I left with an earring, necklace, and bracelet set for $123.45 and my next invitation to a Home Interiors party.
“’Bye y’all!” I chirped as I left, rummaging through the cobwebs of my brain for an appropriate southern colloquialism.
“It’s all y’all…” I heard as the door shut behind me.
Friday, November 02, 2007
When she was younger, she spent some of her most magical years on a cul-de-sac in Georgia. Enormous pine and magnolia trees lined our street, a forest behind us and a lake full of fish and snapping turtles just beyond the path at the end of the road. I remember her covered in the Georgia clay from an afternoon excavating, and I remember Sunshine, the turtle who became our family member for some years; I'm sure he missed the homey confines of his swamp.
Two doors down from us was the old tractor tire on a rope. Tied to a gnarled tree branch, this was where the neighborhood kids met each day. Games were planned under this tree, strategies made, and the bonds of friendship strengthened to match the weathered trunk of their tree.
Both of my daughters led a posse of young girls called the Spy Club. To the untrained eye it looked like several little girls running through all the neighbors' yards, bright green tree frogs in their fists. But if you looked closer, or found their spy logs in their room as I did, you saw that they were always on a mission.
Excerpt from a "spy log" found in my daughter's room, circa five years ago:
Spy Log, Sunday
Spy Club members need to to these things:
Practice running silently
Practice saying awooh-ha-ha. At the right time.
Spy on Liz.
After lunch: Looked at Liz through her window.

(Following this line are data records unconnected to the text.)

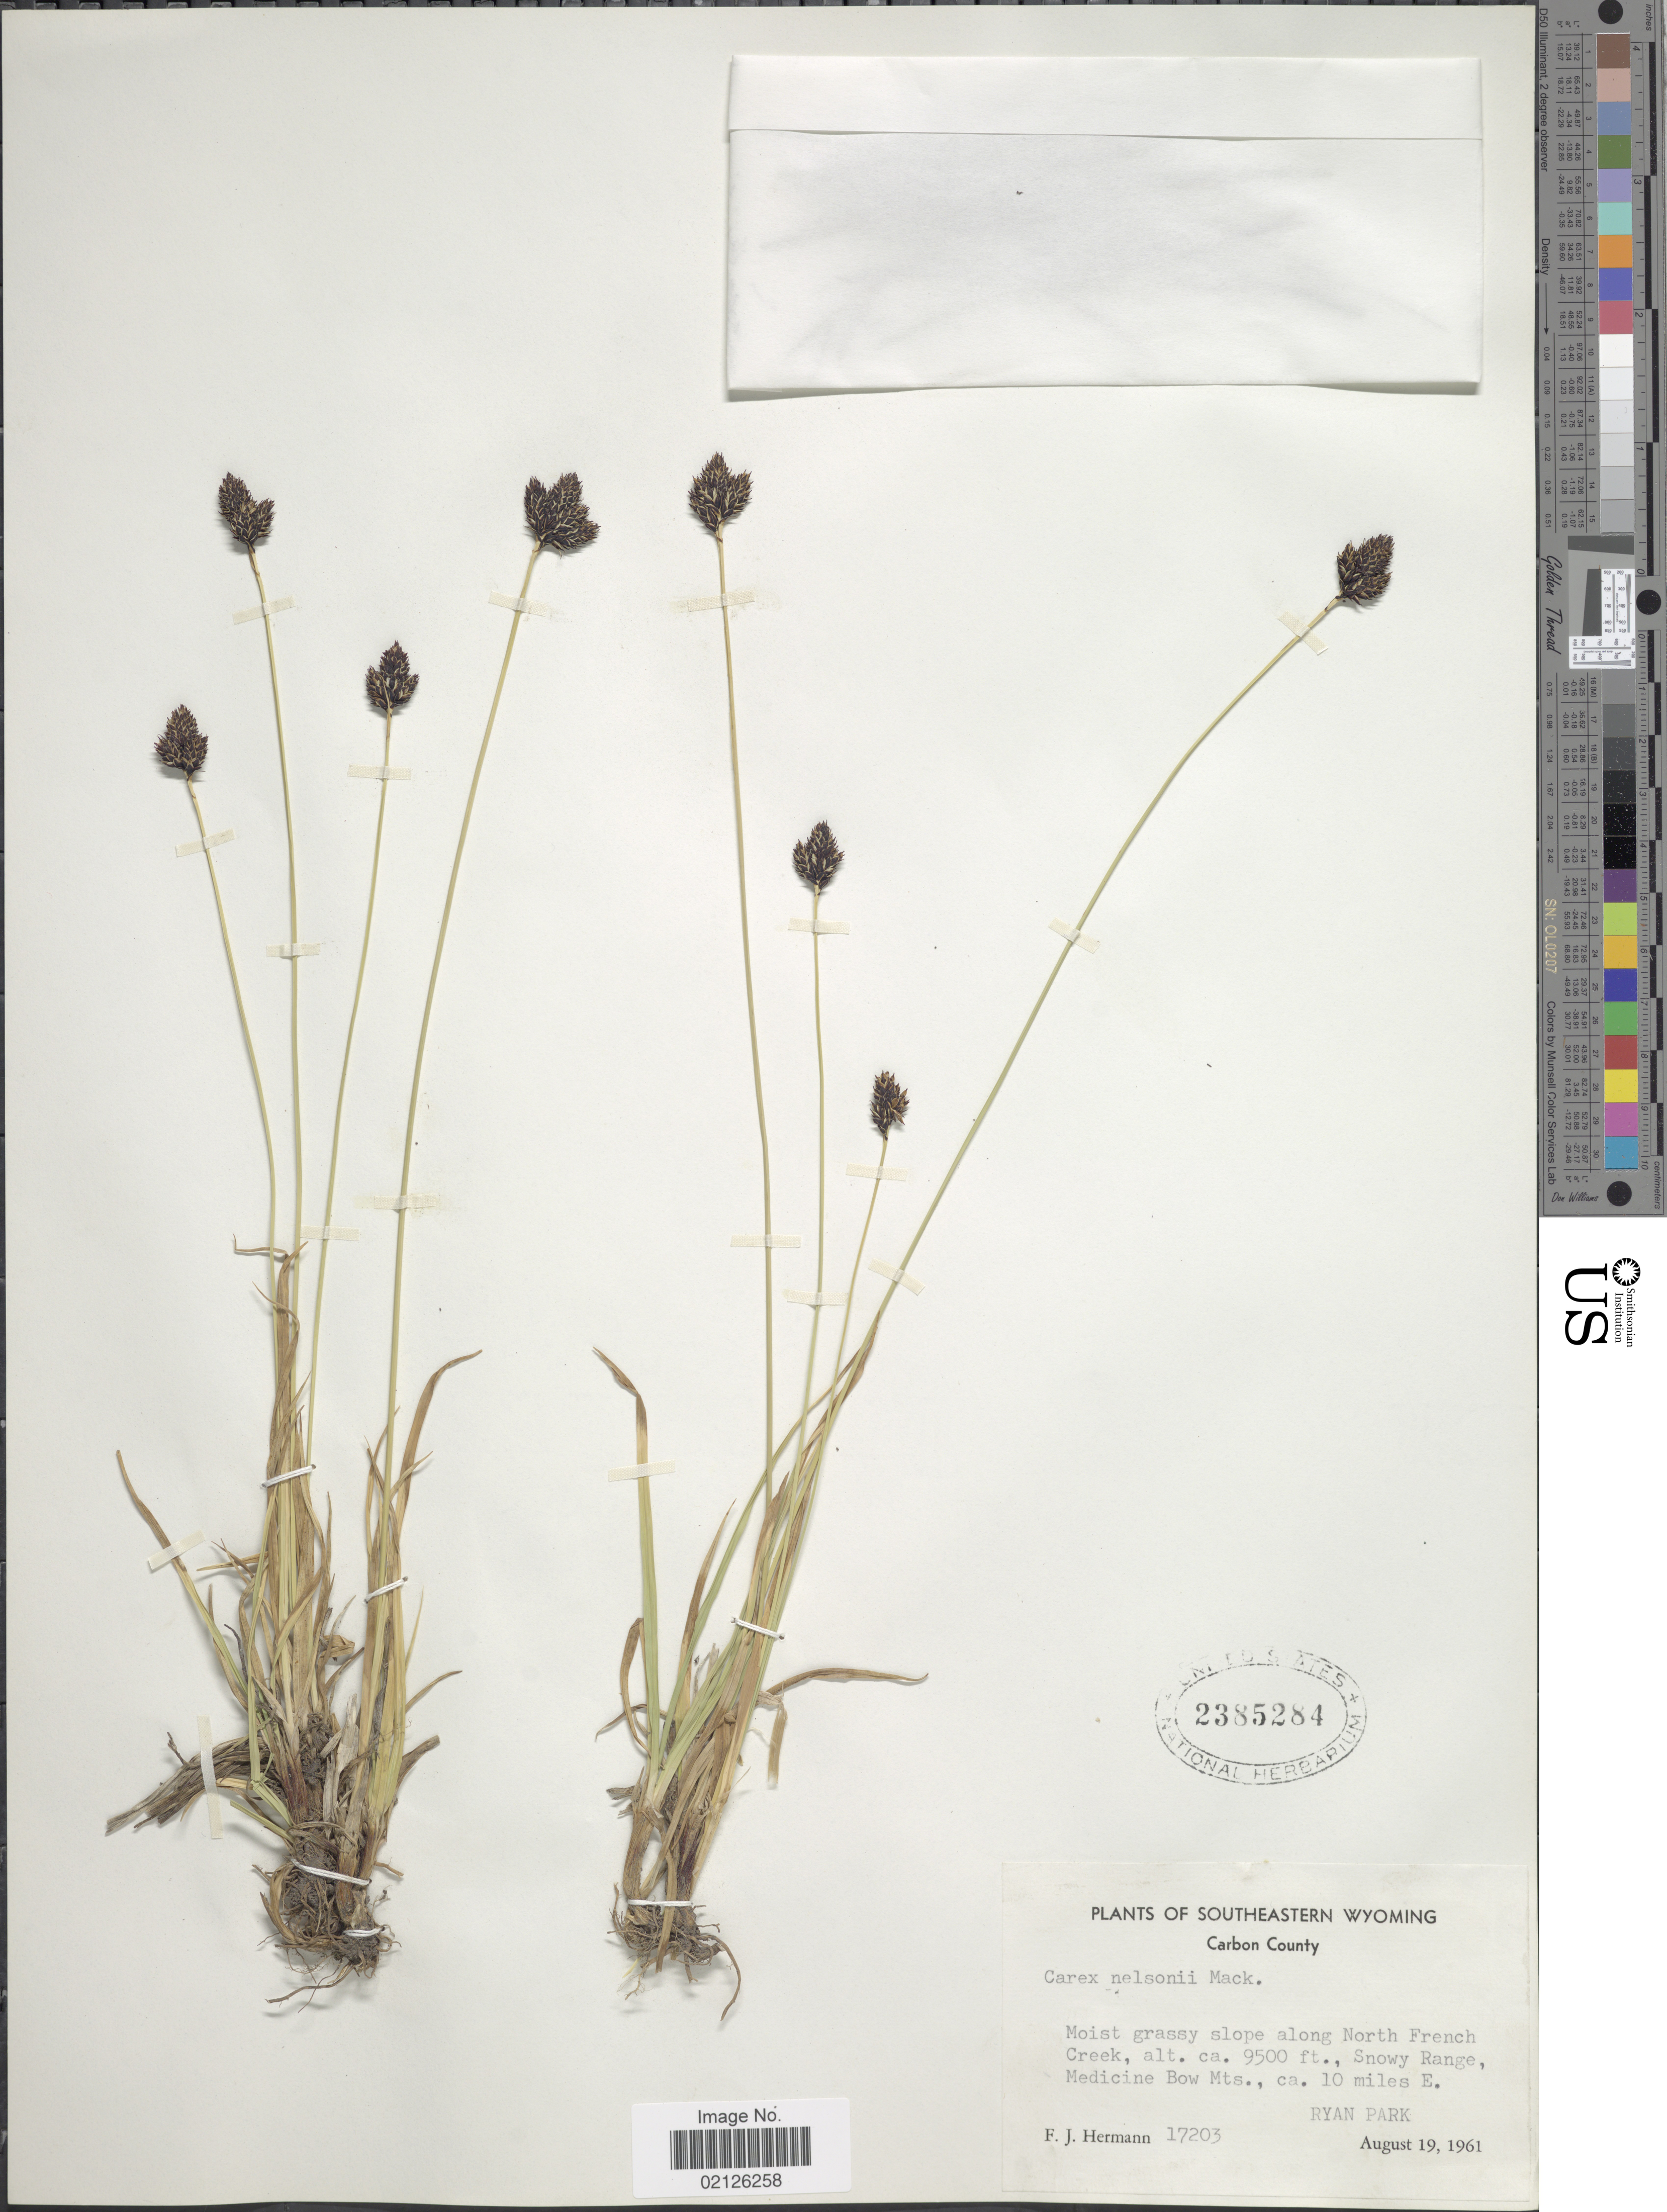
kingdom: Plantae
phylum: Tracheophyta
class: Liliopsida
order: Poales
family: Cyperaceae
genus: Carex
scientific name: Carex nelsonii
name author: Mack.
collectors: F. J. Hermann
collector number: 17203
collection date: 1961-08-19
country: United States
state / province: Wyoming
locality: Southeastern Wyoming, Carbon County, Moist grassy slope along North French Creek., Snowy Range, Medicine Bow Mts., ca. 10 miles E. Ryan Park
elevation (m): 2896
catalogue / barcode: US 2385284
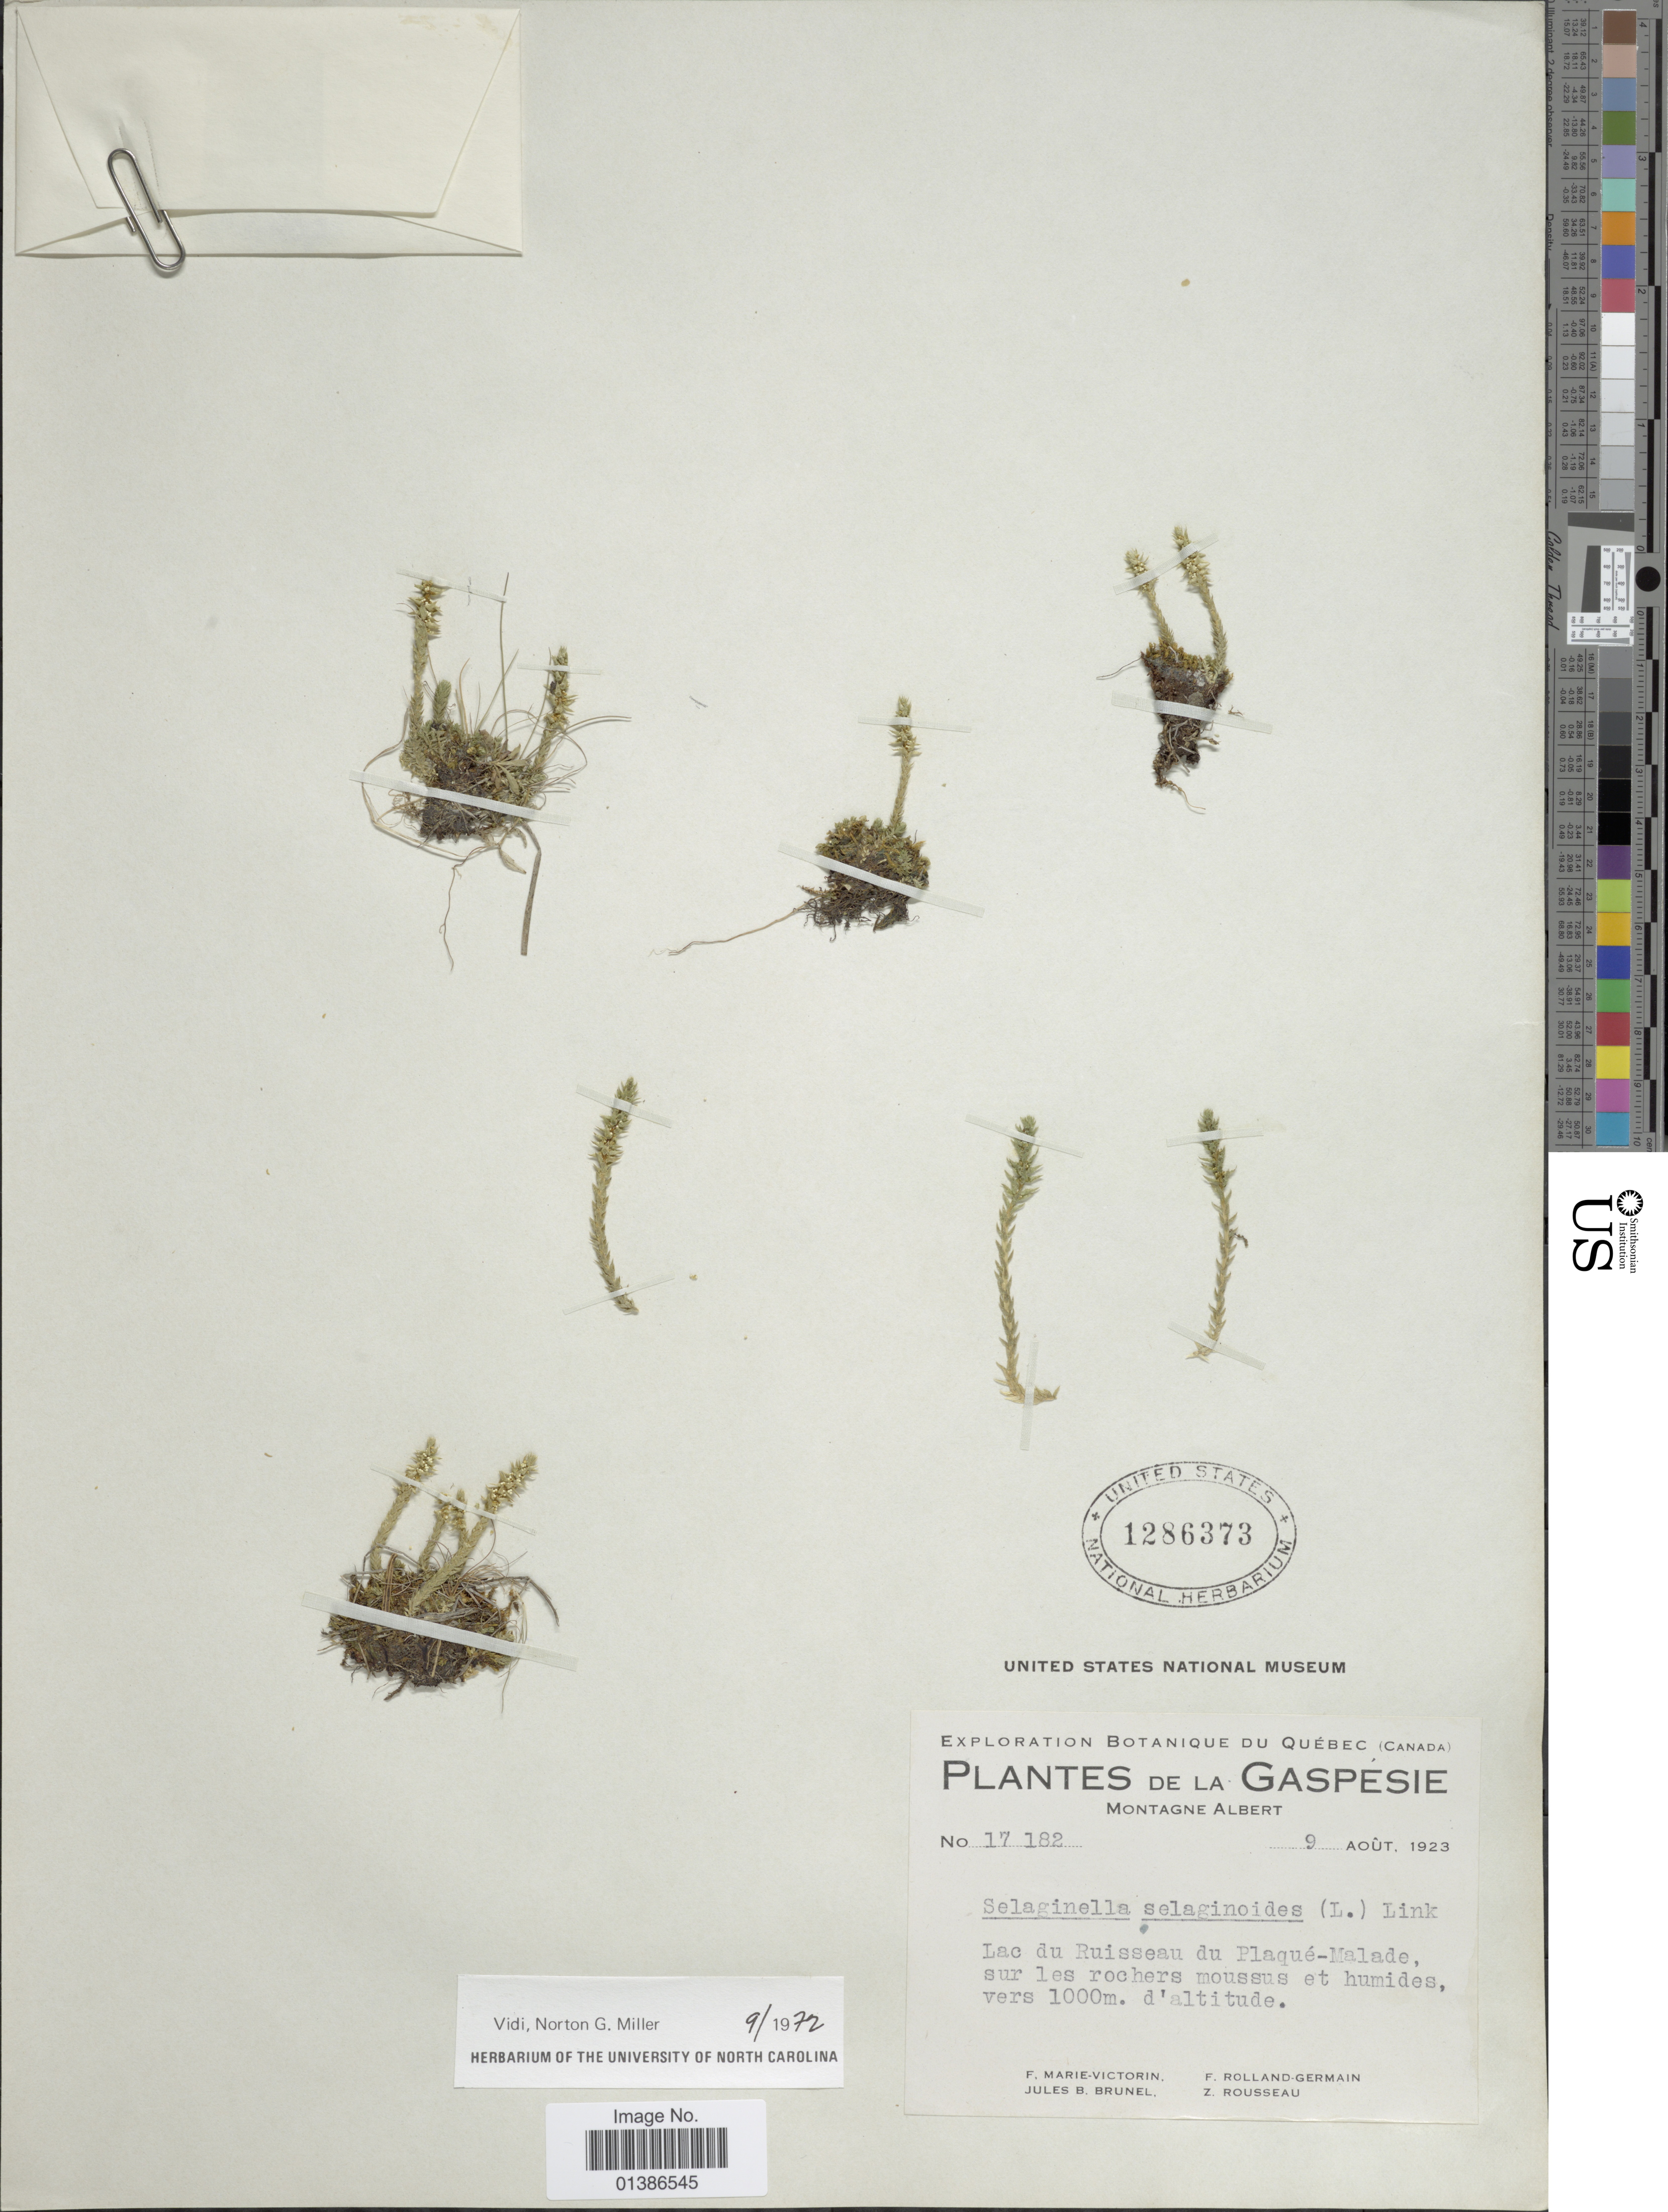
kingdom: Plantae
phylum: Tracheophyta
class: Lycopodiopsida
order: Selaginellales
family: Selaginellaceae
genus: Selaginella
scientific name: Selaginella selaginoides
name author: (L.) Link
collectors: Fr. Marie-Victorin, J. Brunel, Rolland-Germain & Z. Rousseau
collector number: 17182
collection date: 1923-08-09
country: Canada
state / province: Quebec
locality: Plantes de la Gaspesie. Montagne Albert. Lac du Ruisseau du Plaqué-Malade, sur les rochers moussus et humides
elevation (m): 1000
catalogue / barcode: US 1286373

She was writing on some paper.
She put a Lord of the Rings Poster on her wall.
She saw us!
She called us imbisults. [sic]
One afternoon, the day my daughters were grounded for the first day in their lives, I had Jacob in a baby carrier and was enjoying a late afternoon walk on our street. I saw the Spy Club girls digging in the soil near a neighbor's house, and I saw a little boy watching from his window, his face pressed against the screen so hard I thought it might pop out onto the ground.
As I neared the house, it became clear that this boy was watching the Spy Club girls dig, and it was also clear that he was sobbing. I approached the house and called in my best mom voice, "What on earth is going on?"
The girls stopped. My daughters looked up at me with dirty faces and I thought of how they always seemed to resemble a street urchin out of a Dickens novel. They were silent. The boy in the window hiccuped.
"Well?" I pressed.
"They told me I was a stupid boy. They told me I couldn't be in their clu...clu...club," he sniffed. "They said they were going to bury me there and no one would know."
I stood there, stunned. My little girls, with their quick grins, yellow fluffs of hair and sweet dresses skimming skinned knees were digging a shallow grave. It marked the first time I had grounded them.
I sit here and wonder how that day was three blinks of an eye away, and yet also a lifetime. My oldest is now preening in her bathroom, carefully sponging on strawberry lipgloss as she adjusts her beads around her neck. She was up early today; when I came downstairs she had already made her bed and offered to help her little brother with breakfast. She is carefully watching me, waiting to see if I will say yes. Waiting to see if she can go and ice skate tonight with a group of seventh graders, to include her crush. The boy who now likes her, and has asked her to go in this group.
The old magnolia tree that stood sentry to my house in Georgia dropped thick leathery leaves onto my driveway for much of the year, and then one day I would notice that the entire tree had exploded into a crown of white blossoms. Spring was glorious in the south. I need to remember that.